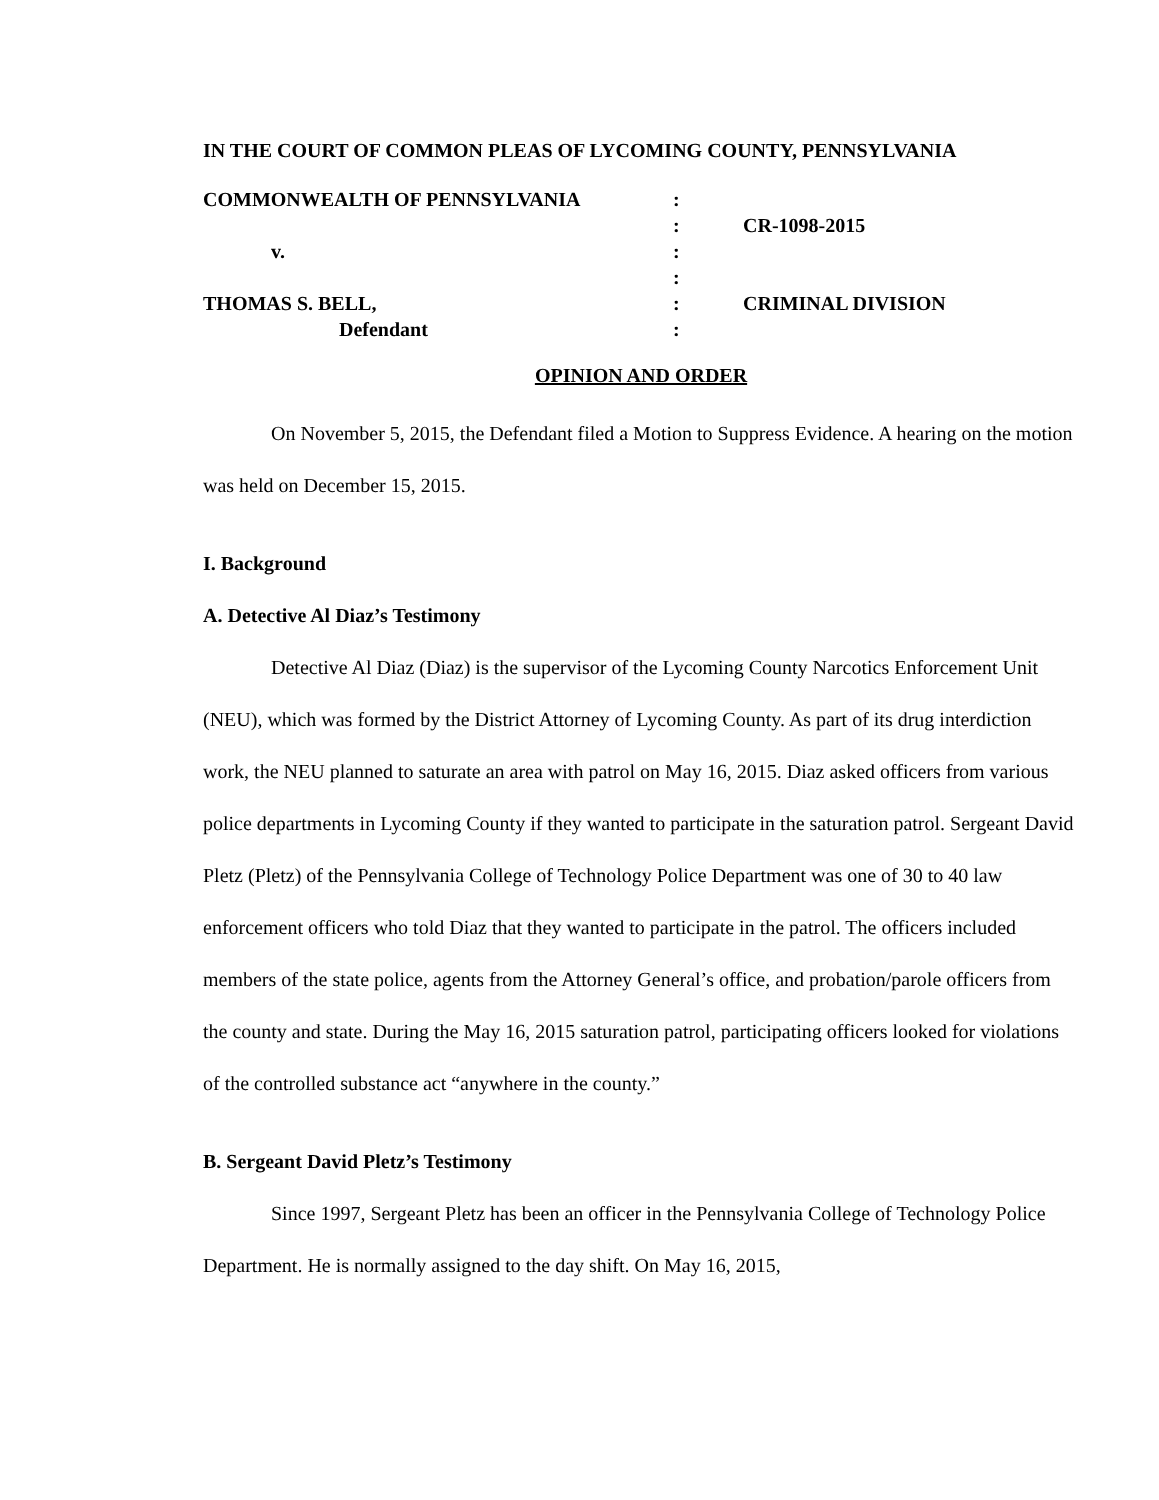IN THE COURT OF COMMON PLEAS OF LYCOMING COUNTY, PENNSYLVANIA
COMMONWEALTH OF PENNSYLVANIA
:
:
CR-1098-2015
v.
:
:
THOMAS S. BELL,
:
CRIMINAL DIVISION
Defendant
:
OPINION AND ORDER
On November 5, 2015, the Defendant filed a Motion to Suppress Evidence. A hearing on the motion was held on December 15, 2015.
I. Background
A. Detective Al Diaz’s Testimony
Detective Al Diaz (Diaz) is the supervisor of the Lycoming County Narcotics Enforcement Unit (NEU), which was formed by the District Attorney of Lycoming County. As part of its drug interdiction work, the NEU planned to saturate an area with patrol on May 16, 2015. Diaz asked officers from various police departments in Lycoming County if they wanted to participate in the saturation patrol. Sergeant David Pletz (Pletz) of the Pennsylvania College of Technology Police Department was one of 30 to 40 law enforcement officers who told Diaz that they wanted to participate in the patrol. The officers included members of the state police, agents from the Attorney General’s office, and probation/parole officers from the county and state. During the May 16, 2015 saturation patrol, participating officers looked for violations of the controlled substance act “anywhere in the county.”
B. Sergeant David Pletz’s Testimony
Since 1997, Sergeant Pletz has been an officer in the Pennsylvania College of Technology Police Department. He is normally assigned to the day shift. On May 16, 2015,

* * * * *

### Task requirements
Copy out every line of the data that includes "Testimony".

### Answer section
A. Detective Al Diaz’s Testimony
B. Sergeant David Pletz’s Testimony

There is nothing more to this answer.